Friday, February 5, 2010
RM: "I bet there isn't one guy racing today who woke up and looked out the window and thought, YES, YOU BEAUTY!"
ME: "Yep, this is shit..."
We both pause.
RM laughing: "Well actually, Jens probably did."
Then we both start laughing and say at exactly the same time,
RM + ME: "YEAH, HE DOES THAT EVERY DAY!"
RM laughing: "Animal."
ME laughing: "Freak."
That had us chuckling for a few more minutes and says so much about the man, the machine that is Jens Voigt."
Wednesday, February 3, 2010
7 Quick Tips
- After riding through debris use your bidon to rub your wheels clean instead of using your hands. This will save wear on your gloves and avoid getting slivers getting caught in your fingers.

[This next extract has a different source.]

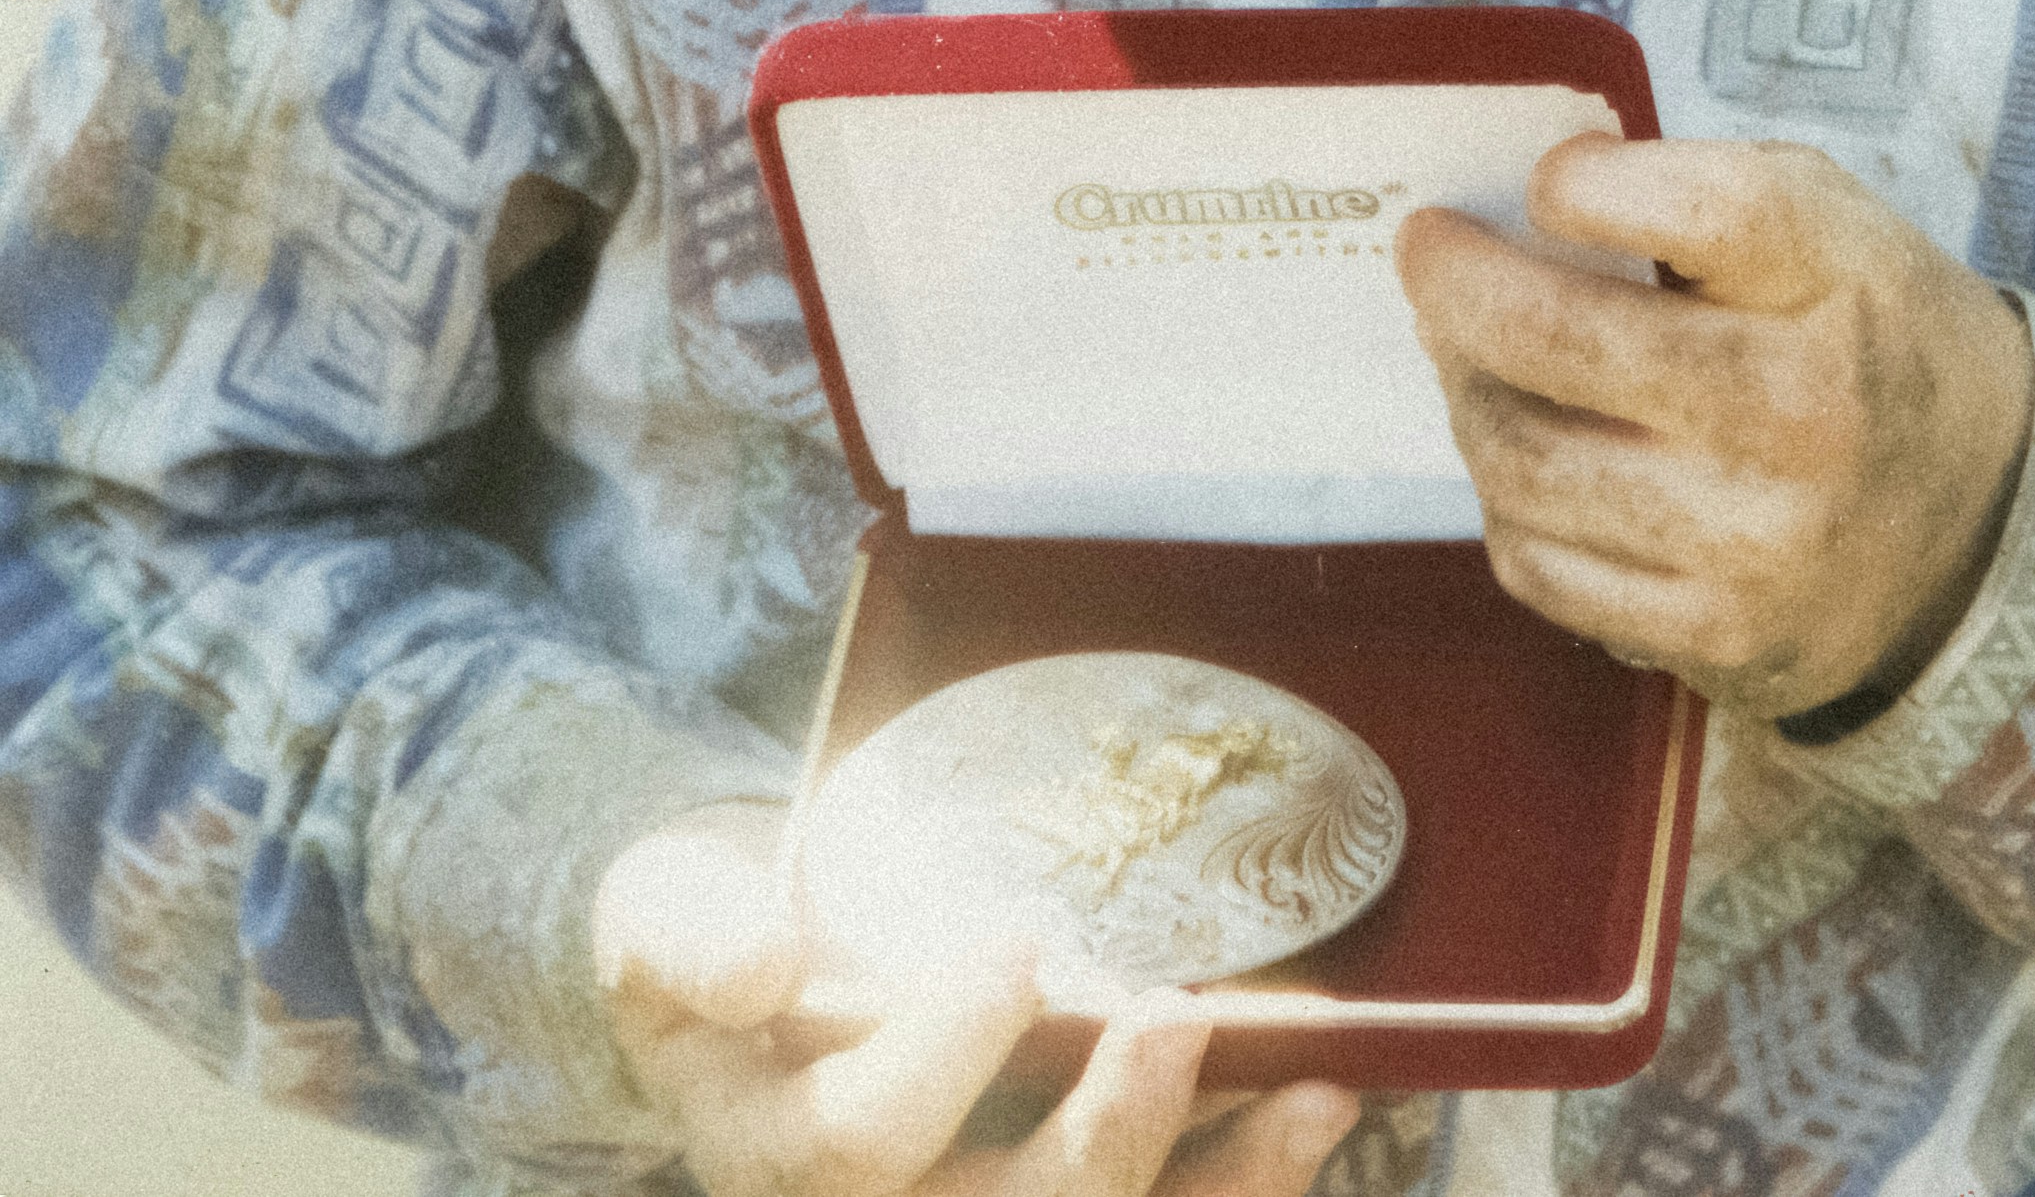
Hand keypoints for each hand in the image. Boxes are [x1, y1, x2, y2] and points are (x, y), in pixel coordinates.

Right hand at [593, 801, 1359, 1196]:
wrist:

- If you don’t have a tyre lever to fix a puncture try using the quick release part of the skewer.
- Instead of trying to wipe your sunglasses clean from sweat with your jersey, just pour water over them and give them a shake. You won’t risk scratching them and they’ll dry without spots or smears.
- When riding beside someone and you need to look backwards put your arm on the shoulder of rider next to you. This will give you a sense of reference to keep riding straight ahead.
- Tip for cleaning jockey wheels: Let the chain pull a wipe into the derailleur and when gets stuck there it’ll clean as you turn the chain. Then just push the derailleur until it is straight and pull the wipe out.
- Open your energy bars before you start your ride or race. This way you won’t need to fiddle with them while you’re riding and it’ll make you eat more frequently.
- Use babywipes to clean your bike, shoes, chain….nearly everything. I don’t know what they put in these but there’s no better thing on earth to keep your gear clean.
Monday, February 1, 2010
Vancouver, BC - In response to ongoing unseasonably warm weather, an innovative effort to combat the issue is implemented in the contingency plan by the Vancouver Organizing Committee for the 2010 Olympic Games. This strategy will in effect permit the University of British Columbia Triathlon Club to host TWO of seven events in the 2010 Spring Fling Racing Series before the Olympic Break to stall for more time. Despite earlier concerns of increased traffic congestion between the two big sporting events being hosted in the city during similar times, which have already pushed back other named events to later dates such as the Vancouver Sun Run and UBC Triathlon, warmer weather is expected to continue to deplete existing snow stockpiles at alarming rates.
This strategy is to buy more time to tackle the snow stockpiling problem for the venue organizers in Cypress, while the world’s attention is drawn towards the exciting and new UBCTC Spring Fling Race Series leading up to the Winter Olympics Games.
The UBCTC executive team expects more intense competition among the field in this jammed-packed 7-event race series than the previous 12-event race series witnessed in the 2009 Fall Classic. Like last term, points will be awarded based on placing on a uniform hierarchy scale and in addition bonus points will be added for participation. Nifty prizes will be also awarded to those who break the existing course records. More details to be released later.
All athletes who competed in the 2009 Fall Classic couldn’t pass up on this exciting opportunity for another chance at triumph or redemption or BOTH. New competing athletes will enjoy this cool experience, one they can’t really say no to.
Together, their passions are fuelled by countless hours dedicated to training. It sounds like an unlawful punishment to most, but it’s often considered as a lifestyle choice for the most fervent athletes. They are competitors by nature, and will do whatever they can to win. You can bet trash talkers are already witting away at several clever nick names to have at their disposal. The competition will be fierce; many have already linked the level of competition in the race series equivalent to the other big sporting event.
In response to the announcement of the new UBCTC Spring Fling Race series starting earlier, an anonymous person was quoted, “I hate it, but I love it!”
The first event, 500m test swim set, is scheduled to take place on Sunday February 7th, 2010. The second event, 5km run, will commence soon after on Wednesday February 10th, 2010.